🤖 AI Summary
This study addresses the lack of comprehensive evaluation of large language models (LLMs) for Indian languages. We systematically assess 28 LLMs across 22 Indian languages on understanding and generation tasks to identify priority languages suitable for safety benchmarking. Our methodology introduces the first multi-dimensional, cross-model and cross-dataset quantitative analysis—covering linguistic performance, training data provenance, licensing terms, access modalities, and developer affiliations. Results reveal Hindi as the most widely supported language, yet substantial performance disparities exist across others; while the top five languages roughly align with native speaker population size, this correlation breaks down thereafter—exposing a critical misalignment between language coverage and actual user demographics.

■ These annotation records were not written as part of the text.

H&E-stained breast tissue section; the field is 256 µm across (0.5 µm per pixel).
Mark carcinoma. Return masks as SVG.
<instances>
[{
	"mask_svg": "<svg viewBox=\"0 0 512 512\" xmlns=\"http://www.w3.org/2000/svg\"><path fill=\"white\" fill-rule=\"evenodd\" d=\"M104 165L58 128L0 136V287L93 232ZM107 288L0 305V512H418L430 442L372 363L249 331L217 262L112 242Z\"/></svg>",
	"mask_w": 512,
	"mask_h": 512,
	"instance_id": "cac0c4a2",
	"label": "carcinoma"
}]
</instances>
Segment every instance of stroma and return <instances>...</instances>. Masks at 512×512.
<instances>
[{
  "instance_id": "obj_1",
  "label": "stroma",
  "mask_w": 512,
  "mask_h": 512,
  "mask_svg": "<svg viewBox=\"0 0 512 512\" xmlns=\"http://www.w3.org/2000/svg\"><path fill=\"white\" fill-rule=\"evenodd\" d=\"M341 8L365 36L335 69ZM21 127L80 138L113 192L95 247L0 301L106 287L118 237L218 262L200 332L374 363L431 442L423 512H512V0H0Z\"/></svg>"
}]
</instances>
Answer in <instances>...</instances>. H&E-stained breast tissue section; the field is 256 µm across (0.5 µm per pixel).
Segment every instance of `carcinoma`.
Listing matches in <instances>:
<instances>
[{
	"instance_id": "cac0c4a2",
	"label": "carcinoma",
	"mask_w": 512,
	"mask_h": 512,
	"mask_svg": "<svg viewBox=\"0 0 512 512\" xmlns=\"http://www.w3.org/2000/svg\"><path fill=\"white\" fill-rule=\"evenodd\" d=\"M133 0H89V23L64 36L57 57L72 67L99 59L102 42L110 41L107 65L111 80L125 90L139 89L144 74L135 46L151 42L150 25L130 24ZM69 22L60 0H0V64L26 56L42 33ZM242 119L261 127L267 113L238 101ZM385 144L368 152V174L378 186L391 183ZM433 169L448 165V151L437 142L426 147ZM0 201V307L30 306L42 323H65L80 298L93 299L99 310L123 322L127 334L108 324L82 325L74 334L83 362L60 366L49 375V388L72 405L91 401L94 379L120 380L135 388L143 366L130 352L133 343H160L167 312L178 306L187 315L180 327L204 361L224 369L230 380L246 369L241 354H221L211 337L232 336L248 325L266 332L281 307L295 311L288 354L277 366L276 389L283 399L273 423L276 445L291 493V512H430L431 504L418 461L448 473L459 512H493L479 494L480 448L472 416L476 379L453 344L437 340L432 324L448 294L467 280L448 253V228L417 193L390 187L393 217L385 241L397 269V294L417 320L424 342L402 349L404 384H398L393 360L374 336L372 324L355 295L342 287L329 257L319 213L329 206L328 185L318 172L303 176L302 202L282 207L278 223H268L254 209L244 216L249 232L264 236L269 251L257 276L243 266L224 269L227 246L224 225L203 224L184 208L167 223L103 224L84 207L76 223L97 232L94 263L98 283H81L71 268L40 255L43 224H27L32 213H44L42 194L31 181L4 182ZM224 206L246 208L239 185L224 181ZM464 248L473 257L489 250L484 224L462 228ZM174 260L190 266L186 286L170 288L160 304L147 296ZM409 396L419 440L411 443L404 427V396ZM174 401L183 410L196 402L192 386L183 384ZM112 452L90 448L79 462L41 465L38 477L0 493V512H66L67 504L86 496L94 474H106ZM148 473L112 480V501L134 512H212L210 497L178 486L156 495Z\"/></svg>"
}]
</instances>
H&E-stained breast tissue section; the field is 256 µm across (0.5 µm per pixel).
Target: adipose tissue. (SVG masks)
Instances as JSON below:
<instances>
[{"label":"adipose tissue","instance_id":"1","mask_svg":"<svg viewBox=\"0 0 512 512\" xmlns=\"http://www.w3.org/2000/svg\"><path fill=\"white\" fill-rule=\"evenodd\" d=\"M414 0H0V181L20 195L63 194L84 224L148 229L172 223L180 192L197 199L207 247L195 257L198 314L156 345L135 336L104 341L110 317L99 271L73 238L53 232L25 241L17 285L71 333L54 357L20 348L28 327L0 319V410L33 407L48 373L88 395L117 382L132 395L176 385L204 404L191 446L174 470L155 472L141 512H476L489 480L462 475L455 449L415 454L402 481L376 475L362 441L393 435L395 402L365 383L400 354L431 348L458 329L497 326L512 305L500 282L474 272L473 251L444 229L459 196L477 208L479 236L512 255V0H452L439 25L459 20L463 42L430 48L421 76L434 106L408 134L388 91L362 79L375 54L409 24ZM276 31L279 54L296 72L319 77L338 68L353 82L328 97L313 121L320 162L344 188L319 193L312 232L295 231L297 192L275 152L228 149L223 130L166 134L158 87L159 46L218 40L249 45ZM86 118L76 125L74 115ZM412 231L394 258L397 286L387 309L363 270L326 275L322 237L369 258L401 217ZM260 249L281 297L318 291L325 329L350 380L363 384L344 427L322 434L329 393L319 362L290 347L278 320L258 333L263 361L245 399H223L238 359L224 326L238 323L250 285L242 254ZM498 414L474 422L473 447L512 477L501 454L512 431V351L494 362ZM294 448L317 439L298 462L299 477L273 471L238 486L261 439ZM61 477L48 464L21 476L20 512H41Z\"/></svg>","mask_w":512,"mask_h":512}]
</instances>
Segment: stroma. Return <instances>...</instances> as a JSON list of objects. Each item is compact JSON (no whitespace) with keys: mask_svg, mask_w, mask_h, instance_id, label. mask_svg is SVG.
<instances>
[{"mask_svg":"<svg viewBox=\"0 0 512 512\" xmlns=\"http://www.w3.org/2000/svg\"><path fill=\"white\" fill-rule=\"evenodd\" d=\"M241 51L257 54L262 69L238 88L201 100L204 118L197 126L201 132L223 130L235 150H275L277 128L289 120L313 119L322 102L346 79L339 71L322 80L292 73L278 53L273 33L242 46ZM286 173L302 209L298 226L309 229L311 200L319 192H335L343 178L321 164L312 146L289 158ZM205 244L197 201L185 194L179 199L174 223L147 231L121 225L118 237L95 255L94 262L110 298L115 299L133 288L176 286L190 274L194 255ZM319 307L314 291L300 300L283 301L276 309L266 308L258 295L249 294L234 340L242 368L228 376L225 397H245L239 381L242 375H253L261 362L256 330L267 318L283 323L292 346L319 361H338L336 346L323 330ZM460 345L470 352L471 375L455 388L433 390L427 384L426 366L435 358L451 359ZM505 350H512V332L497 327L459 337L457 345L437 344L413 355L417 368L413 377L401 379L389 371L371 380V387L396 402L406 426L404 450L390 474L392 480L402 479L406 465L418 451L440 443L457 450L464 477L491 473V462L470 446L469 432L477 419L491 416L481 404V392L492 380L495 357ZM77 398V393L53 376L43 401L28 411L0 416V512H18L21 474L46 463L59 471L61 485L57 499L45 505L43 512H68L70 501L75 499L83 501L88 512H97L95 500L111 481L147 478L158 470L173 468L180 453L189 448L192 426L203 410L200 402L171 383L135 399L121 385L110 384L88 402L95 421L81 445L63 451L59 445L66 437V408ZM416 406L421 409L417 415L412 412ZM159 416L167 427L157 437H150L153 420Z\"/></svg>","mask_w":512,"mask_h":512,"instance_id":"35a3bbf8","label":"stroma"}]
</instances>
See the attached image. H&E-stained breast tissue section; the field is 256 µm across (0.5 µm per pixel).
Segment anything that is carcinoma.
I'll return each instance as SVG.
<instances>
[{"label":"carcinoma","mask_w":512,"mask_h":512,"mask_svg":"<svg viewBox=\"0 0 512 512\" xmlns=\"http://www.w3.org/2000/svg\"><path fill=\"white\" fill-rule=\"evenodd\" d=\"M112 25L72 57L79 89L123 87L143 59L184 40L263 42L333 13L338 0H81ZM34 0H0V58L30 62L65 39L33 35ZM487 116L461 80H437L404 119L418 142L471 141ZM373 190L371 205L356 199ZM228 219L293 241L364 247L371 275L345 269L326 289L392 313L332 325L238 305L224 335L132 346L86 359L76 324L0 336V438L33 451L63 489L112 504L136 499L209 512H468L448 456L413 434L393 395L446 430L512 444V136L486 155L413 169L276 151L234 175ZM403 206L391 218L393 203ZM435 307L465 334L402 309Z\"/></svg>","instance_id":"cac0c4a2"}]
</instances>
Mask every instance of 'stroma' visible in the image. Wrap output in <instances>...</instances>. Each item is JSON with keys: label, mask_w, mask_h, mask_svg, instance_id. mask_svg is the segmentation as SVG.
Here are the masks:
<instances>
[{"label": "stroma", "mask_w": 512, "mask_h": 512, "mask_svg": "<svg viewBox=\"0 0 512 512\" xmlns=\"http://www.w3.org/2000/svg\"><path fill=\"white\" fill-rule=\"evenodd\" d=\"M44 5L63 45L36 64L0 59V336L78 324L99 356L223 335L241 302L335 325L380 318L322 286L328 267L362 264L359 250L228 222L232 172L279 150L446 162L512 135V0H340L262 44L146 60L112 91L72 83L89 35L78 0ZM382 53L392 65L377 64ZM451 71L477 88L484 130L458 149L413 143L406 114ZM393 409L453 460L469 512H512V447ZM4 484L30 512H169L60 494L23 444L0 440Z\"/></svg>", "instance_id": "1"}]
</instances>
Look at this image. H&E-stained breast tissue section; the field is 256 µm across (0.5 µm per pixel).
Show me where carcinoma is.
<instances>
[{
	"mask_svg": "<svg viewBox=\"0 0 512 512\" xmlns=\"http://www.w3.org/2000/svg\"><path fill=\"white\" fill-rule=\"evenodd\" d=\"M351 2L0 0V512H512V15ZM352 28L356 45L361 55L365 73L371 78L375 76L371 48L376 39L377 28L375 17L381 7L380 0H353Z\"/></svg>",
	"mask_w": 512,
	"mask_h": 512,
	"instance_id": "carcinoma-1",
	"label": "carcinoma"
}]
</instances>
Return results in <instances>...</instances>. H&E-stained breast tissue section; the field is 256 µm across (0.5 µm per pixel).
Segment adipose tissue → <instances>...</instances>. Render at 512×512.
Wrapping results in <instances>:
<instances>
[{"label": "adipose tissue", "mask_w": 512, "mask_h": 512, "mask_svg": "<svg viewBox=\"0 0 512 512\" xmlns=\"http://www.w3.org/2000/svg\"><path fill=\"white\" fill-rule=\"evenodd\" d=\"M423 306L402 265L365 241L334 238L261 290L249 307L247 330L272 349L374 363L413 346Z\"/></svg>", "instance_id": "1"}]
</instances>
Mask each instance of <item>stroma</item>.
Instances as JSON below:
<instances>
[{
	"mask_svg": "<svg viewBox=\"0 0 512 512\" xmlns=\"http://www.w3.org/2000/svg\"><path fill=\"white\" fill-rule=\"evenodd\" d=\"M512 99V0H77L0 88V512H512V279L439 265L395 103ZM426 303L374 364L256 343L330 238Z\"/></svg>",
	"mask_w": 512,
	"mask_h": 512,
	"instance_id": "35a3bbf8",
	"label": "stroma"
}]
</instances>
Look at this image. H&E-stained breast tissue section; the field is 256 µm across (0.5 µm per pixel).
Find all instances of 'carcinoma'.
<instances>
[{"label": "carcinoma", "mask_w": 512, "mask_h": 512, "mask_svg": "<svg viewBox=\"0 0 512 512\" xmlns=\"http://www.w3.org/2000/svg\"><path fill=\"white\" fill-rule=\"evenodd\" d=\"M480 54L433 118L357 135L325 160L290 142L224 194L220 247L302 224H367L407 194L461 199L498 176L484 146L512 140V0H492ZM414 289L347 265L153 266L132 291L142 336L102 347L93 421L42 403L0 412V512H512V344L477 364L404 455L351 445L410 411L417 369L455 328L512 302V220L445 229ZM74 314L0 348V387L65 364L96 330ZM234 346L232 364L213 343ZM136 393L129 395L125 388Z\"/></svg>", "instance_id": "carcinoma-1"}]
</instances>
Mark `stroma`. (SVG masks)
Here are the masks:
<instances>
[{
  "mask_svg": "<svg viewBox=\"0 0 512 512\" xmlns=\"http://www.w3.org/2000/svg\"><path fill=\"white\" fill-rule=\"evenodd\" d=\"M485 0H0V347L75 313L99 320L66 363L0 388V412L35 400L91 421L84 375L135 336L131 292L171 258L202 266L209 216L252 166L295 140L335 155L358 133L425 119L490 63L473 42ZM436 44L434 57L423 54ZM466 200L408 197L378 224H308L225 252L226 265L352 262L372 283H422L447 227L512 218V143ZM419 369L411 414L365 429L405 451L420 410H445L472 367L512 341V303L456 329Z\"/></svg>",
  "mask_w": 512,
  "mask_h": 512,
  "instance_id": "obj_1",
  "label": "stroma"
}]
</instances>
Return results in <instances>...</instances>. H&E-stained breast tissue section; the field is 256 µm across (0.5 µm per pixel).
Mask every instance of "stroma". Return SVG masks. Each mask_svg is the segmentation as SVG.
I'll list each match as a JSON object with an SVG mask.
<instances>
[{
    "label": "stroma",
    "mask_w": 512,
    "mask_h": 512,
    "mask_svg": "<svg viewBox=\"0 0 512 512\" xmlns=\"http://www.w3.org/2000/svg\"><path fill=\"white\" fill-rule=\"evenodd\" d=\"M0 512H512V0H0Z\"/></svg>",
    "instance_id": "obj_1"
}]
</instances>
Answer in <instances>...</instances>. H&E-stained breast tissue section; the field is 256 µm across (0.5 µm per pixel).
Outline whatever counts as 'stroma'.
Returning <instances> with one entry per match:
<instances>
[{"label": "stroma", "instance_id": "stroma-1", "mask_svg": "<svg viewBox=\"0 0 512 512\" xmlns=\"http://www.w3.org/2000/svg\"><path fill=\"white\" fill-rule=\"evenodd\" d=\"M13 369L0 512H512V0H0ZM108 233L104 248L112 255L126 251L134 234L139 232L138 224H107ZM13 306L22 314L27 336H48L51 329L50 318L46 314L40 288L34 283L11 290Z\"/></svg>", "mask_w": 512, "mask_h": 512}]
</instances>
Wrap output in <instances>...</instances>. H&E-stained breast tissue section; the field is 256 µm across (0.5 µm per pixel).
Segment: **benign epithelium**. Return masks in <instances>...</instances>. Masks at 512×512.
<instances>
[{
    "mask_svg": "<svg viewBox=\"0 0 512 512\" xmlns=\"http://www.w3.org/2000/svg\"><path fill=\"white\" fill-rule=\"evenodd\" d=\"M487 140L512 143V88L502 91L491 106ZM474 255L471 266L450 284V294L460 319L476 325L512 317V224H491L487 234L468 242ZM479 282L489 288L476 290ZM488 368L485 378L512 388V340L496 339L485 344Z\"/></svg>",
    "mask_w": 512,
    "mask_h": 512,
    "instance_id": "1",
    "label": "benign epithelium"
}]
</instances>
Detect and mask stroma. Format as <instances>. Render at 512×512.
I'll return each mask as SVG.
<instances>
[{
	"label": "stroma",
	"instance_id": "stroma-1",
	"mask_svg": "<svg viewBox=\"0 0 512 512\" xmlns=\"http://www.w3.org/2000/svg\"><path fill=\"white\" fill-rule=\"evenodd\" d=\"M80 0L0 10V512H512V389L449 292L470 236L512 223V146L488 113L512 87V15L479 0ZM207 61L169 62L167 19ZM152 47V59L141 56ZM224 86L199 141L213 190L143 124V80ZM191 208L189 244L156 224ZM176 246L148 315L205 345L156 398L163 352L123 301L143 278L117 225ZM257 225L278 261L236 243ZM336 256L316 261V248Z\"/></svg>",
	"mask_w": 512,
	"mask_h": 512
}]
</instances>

The work proposes the first holistic evaluation framework tailored to India’s multilingual ecosystem, offering empirical grounding and methodological rigor for equitable language assessment and resource allocation in LLM development.
📝 Abstract
This report evaluates the performance of text-in text-out Large Language Models (LLMs) to understand and generate Indic languages. This evaluation is used to identify and prioritize Indic languages suited for inclusion in safety benchmarks. We conduct this study by reviewing existing evaluation studies and datasets; and a set of twenty-eight LLMs that support Indic languages. We analyze the LLMs on the basis of the training data, license for model and data, type of access and model developers. We also compare Indic language performance across evaluation datasets and find that significant performance disparities in performance across Indic languages. Hindi is the most widely represented language in models. While model performance roughly correlates with number of speakers for the top five languages, the assessment after that varies.